Pending Security Updates

openssh-client/server  9.6p1-3ubuntu13.13 → 13.14
linux-*                6.8.0-90 → 6.8.0-100
python3.12             (security tagged)
libglib2.0             (security tagged)

Unattended-upgrades was enabled but security updates were still pending — check your configs actually work.

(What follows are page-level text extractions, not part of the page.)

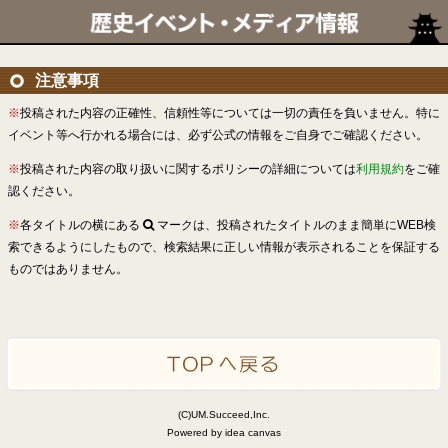
注意事項
※
投稿された内容の正確性、信頼性等については一切の責任を負いません。特に
イベント等へ行かれる場合には、必ず公式の情報をご自身でご確認ください。
※
投稿された内容の取り扱いに関するポリシーの詳細については
利用規約
をご確
認ください。
※
各タイトルの横にある
マークは、投稿されたタイトルのまま簡単にWEB検
索できるようにしたもので、検索結果に正しい情報が表示されることを保証する
ものではありません。
(C)UM.Succeed,Inc.
Powered by idea canvas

Security Checklist for Node.js on VPS

  • All apps bind to 127.0.0.1, not 0.0.0.0
  • Nginx is the only thing on ports 80/443
  • PermitRootLogin no in SSH config
  • Password authentication disabled
  • fail2ban active and banning
  • UFW enabled with default deny
  • Unattended-upgrades configured and working
  • Dev environments not exposed to internet
  • Database ports restricted to specific IPs

Quick Audit Commands

# Check what's exposed
ss -tlnp | grep '0.0.0.0'

# Check SSH config
grep -E '^(PermitRootLogin|PasswordAuthentication)' /etc/ssh/sshd_config

# Check failed login attempts
sudo lastb | head -20

# Check pending security updates
apt list --upgradable 2>/dev/null | grep security

# Check firewall
sudo ufw status verbose

The Takeaway

Defense in depth failed because we assumed the inner layer (app binding) was secure when it wasn't.

Nginx, SSL, and firewalls are great, but if your app binds to 0.0.0.0, attackers can bypass all of it. The fix is simple — bind to 127.0.0.1 — but it requires explicit configuration in most frameworks.

Check your servers. You might be surprised.